» Stored items
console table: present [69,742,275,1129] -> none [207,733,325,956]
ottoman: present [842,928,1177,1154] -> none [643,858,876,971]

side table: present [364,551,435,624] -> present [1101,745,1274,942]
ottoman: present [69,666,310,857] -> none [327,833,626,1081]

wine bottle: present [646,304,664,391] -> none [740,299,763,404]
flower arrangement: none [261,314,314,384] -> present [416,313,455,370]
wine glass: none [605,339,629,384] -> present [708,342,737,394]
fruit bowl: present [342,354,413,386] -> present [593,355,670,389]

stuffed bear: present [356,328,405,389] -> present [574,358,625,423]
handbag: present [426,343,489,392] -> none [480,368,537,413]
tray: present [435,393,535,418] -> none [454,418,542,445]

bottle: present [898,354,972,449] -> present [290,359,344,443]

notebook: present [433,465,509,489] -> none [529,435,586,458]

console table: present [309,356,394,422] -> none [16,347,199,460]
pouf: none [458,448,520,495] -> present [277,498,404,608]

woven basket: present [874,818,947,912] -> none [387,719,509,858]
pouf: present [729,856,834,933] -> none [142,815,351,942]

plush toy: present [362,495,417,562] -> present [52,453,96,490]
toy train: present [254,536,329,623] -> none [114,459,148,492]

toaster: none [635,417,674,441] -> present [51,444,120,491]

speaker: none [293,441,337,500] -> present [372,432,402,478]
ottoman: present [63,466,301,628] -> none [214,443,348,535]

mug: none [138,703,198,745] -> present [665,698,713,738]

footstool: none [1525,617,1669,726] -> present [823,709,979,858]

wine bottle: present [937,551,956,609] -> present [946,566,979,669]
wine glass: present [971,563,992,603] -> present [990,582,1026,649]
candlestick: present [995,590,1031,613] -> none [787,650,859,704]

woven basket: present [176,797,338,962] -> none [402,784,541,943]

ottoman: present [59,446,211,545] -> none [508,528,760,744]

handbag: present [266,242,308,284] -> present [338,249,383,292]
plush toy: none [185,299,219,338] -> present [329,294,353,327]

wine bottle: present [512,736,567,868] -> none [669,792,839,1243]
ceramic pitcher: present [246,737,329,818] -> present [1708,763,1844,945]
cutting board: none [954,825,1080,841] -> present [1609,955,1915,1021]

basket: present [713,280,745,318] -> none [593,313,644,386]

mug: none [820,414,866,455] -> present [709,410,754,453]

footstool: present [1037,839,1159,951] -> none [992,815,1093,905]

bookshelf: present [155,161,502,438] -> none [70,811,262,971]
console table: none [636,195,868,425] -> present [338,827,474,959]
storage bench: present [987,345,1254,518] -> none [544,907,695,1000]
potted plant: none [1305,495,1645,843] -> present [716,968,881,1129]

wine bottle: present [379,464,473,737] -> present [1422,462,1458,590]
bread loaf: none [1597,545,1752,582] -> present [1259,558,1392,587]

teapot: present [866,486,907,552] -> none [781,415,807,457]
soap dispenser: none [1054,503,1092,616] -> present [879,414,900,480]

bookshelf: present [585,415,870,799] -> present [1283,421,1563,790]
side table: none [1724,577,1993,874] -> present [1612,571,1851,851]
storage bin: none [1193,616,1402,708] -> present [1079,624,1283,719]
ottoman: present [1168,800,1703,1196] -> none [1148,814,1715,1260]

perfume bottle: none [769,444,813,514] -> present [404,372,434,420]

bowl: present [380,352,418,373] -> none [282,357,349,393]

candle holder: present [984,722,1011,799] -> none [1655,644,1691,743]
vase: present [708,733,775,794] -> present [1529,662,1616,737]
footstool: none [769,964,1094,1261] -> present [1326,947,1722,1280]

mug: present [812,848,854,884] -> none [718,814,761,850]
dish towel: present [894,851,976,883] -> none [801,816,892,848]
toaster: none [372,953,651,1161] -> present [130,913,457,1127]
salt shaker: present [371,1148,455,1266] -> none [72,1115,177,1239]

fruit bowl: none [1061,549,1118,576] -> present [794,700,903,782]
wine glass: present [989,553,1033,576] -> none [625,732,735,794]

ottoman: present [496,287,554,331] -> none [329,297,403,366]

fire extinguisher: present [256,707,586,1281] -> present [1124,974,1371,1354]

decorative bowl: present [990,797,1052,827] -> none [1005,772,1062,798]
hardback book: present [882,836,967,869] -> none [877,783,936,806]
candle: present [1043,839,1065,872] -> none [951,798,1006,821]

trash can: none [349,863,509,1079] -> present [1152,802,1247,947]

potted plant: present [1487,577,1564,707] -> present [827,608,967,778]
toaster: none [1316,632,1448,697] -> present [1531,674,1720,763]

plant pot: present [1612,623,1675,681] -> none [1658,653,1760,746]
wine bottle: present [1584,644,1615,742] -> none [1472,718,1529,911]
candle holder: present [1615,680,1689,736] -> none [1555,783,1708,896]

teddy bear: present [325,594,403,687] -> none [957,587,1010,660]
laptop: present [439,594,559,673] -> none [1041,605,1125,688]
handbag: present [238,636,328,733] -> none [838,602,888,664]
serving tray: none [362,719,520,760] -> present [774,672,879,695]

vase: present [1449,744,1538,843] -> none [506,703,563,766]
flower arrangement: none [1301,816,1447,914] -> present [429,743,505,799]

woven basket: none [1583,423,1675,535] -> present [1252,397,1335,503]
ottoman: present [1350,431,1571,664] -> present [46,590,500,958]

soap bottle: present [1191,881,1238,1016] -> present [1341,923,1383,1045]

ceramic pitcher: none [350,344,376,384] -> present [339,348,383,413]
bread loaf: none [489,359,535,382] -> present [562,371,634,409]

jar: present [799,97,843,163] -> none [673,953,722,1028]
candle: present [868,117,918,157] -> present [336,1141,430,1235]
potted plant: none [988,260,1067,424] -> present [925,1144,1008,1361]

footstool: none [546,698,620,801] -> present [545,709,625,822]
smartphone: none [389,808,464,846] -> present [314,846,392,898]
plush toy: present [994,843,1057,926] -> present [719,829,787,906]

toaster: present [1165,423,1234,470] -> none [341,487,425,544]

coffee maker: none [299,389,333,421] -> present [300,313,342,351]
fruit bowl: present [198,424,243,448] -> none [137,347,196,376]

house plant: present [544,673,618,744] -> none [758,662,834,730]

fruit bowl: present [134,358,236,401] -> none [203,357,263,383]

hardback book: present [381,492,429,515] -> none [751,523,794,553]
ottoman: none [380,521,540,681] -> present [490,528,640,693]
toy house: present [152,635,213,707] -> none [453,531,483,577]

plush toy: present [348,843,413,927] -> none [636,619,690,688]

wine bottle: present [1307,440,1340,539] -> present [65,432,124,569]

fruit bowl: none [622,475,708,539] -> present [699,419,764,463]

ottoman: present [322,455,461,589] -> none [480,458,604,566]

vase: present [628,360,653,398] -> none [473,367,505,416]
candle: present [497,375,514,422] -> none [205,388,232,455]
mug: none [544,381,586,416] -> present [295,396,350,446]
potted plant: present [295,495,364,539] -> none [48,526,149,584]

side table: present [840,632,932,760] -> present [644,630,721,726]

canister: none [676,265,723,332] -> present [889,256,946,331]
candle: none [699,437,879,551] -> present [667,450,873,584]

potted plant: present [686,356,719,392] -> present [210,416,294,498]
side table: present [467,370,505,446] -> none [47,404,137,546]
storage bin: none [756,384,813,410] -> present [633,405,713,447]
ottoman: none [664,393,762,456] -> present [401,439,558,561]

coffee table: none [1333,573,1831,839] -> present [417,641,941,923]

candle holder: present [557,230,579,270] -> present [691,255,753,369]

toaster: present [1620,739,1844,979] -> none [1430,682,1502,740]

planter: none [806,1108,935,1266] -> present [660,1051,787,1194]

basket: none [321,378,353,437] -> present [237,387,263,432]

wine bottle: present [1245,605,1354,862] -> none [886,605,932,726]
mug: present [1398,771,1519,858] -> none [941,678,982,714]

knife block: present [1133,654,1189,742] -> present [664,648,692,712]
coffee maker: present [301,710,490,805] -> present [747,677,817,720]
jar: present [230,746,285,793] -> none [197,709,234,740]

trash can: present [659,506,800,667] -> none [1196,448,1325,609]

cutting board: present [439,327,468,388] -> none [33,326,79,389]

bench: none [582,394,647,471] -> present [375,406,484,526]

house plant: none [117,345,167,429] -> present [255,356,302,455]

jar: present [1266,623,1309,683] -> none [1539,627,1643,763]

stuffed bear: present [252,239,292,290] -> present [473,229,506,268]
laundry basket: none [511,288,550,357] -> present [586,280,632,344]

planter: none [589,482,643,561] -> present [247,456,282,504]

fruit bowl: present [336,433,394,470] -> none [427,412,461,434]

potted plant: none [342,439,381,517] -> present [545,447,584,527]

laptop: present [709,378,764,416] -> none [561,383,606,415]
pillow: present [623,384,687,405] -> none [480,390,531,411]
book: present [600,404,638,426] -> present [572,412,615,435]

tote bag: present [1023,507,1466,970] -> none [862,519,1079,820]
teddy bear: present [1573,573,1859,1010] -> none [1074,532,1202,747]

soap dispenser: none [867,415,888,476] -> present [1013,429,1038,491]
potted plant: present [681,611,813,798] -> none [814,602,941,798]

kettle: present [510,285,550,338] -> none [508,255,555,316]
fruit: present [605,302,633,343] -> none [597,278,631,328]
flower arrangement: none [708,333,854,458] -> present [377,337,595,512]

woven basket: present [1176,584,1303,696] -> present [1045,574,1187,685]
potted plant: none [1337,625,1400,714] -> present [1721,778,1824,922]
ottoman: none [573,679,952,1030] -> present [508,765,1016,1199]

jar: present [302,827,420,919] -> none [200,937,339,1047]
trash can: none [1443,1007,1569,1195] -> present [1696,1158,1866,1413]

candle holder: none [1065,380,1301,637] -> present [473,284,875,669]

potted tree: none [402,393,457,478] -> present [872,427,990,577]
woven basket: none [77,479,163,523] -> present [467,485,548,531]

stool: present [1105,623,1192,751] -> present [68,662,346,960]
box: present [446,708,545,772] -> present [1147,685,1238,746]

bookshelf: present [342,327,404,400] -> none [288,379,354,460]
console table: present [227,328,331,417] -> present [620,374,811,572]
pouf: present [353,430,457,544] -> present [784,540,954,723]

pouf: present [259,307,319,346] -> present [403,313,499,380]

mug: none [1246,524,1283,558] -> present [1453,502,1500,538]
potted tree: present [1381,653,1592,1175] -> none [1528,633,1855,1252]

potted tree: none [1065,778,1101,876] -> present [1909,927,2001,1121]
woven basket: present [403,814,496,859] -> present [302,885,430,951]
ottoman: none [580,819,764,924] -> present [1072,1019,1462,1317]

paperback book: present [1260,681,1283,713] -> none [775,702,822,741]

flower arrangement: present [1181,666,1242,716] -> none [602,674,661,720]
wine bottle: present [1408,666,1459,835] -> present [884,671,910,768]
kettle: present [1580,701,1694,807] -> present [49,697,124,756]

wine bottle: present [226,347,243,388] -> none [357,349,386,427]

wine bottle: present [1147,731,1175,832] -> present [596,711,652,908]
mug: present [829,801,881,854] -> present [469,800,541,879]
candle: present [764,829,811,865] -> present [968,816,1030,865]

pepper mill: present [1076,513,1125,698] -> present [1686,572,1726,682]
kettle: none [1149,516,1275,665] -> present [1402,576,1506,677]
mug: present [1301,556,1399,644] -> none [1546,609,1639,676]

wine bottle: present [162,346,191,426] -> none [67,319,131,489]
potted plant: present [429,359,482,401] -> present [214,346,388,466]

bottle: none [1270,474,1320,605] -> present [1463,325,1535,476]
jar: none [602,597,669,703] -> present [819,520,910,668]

» What this task involves
Of the lines in the data, report each one containing the string "ceramic".

» Exercise response
ceramic pitcher: present [246,737,329,818] -> present [1708,763,1844,945]
ceramic pitcher: none [350,344,376,384] -> present [339,348,383,413]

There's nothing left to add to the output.